Ann Forbush is a Boston based artist/educator who has served on the MCA and, previously, Watertown Children’s Theatre boards for more than a decade. She holds a BFA in photography from UArts in Philadelphia and an MFA from MassART in Boston.
Ann’s professional experience includes designing textiles for Boston’s Museum of Fine Arts, teaching at the deCordova Museum School, and coordinating three international art exchanges with the Boston/Strasbourg Sister City Association. Her artwork is in the collections of the Boston Athenaeum, Children’s Hospital, the Library of Congress, and The National Museum of Women in the Arts.
Ann describes herself as a “maker.” In addition to printmaking, photography, and painting, she also makes artist’s books, quilts and assemblage sculpture. Her latest project is a cookbook, Improvisational Cooking, that features her own photography.
What’s your earliest memory of the arts?
I remember walking into my kindergarten classroom in Atlanta and seeing kids wearing their father’s buttondown shirts backwards (as smocks), painting at sunsplashed easels…it was fantastic!
Do you have a favorite memory or story about MCA?
Yes, I have many, but one of the first was listening to remarks made at the opening ceremony for the building. The speaker was Robert Pinsky, U.S. Poet Laureate, who spoke about the power contained within an arsenal and the power of art to change lives. He spoke about the value of possessing a full quiver.
How have you stayed connected to the arts these past eight months?

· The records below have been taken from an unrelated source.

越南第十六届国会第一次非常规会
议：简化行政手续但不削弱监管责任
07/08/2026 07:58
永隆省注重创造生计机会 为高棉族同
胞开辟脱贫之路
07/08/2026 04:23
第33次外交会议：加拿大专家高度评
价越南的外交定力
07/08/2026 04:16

I have ricocheted between a variety of things: sewing face masks and quilts; answering the “Open Call” from the Getty Museum to recreate a famous work of art (I chose René Magritte’s Lovers from 1928); and, over the summer, returning to my photographic roots to make a cookbook to benefit Covid relief using foods from the local farmers market.
Who’s your favorite artist (of any form—visual arts, theater, music, dance)?
This week, I’d say YoYo Ma and Lin Manuel Miranda.
Do you have a favorite artwork?
I’ve always loved Guernica by Picasso (but fell more deeply when I saw the documentary photos revealing his process — it’s 25 feet long and he painted it in three weeks!)
Do you have a favorite quote about the arts or one you’d like to share?
Recently, I heard someone say, “The best book is the one that you write in your head while you’re standing in the produce department.” There’s a lot of truth in that idea. If an author wrote THAT book, they’d be able to put down the quill.